• _RECORDS SUPPLIED_:

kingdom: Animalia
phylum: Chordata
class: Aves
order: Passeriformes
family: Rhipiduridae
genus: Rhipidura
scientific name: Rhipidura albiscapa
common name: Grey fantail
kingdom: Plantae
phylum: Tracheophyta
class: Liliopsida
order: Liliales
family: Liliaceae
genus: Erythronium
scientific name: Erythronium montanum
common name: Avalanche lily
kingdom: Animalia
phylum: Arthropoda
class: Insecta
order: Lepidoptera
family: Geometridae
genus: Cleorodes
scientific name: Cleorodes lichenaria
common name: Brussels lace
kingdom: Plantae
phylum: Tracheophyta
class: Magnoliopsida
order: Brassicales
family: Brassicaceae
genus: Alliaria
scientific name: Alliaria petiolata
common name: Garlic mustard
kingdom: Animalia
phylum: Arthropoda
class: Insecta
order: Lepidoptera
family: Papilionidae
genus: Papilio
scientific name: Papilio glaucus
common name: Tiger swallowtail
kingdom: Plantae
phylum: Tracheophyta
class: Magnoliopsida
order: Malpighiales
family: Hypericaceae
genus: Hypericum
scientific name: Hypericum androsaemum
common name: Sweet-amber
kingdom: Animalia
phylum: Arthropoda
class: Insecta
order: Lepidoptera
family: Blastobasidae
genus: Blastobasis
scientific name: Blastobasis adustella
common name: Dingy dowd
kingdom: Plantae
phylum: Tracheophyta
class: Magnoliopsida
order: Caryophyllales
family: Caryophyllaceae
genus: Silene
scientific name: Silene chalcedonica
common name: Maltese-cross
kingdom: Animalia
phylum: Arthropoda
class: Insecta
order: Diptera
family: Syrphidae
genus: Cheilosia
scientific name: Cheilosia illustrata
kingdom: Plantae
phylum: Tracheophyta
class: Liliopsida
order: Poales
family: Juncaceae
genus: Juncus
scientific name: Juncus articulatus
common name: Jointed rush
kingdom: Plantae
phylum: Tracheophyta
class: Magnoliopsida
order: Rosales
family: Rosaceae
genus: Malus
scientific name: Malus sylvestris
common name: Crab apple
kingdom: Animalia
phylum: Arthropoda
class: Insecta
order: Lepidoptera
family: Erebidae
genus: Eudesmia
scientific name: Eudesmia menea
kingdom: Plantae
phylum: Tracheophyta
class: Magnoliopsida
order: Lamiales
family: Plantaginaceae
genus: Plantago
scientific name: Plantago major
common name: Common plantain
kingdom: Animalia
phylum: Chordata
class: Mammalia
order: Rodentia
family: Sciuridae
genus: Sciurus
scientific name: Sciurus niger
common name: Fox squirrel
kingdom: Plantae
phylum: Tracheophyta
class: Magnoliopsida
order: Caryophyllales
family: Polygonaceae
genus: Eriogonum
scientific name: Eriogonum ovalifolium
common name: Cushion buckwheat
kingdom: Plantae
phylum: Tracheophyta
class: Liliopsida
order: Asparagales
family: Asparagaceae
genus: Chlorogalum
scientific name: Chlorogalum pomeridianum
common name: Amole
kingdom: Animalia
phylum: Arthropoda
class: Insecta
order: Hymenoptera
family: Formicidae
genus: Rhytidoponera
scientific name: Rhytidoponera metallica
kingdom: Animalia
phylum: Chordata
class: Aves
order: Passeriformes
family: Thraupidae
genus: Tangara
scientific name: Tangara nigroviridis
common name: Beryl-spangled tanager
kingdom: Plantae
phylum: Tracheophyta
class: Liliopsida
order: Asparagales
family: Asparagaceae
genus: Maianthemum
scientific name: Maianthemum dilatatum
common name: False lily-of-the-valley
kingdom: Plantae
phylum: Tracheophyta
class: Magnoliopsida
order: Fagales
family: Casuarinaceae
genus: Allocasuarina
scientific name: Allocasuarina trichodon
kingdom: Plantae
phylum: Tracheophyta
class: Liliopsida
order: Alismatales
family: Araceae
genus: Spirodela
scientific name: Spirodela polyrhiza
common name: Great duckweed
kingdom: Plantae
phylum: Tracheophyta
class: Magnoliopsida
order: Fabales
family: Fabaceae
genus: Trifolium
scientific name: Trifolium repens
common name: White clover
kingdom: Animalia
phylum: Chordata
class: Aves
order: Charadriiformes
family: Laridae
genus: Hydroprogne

• _WHAT YOU NEED TO DO_:
Rewrite the listing from its first line up to and including the line with "family: Liliaceae", putting "vernacular name" in place of "common name" and keeping everything else unchanged. Return only those lines.

• _WRITTEN RESPONSE_:
kingdom: Animalia
phylum: Chordata
class: Aves
order: Passeriformes
family: Rhipiduridae
genus: Rhipidura
scientific name: Rhipidura albiscapa
vernacular name: Grey fantail
kingdom: Plantae
phylum: Tracheophyta
class: Liliopsida
order: Liliales
family: Liliaceae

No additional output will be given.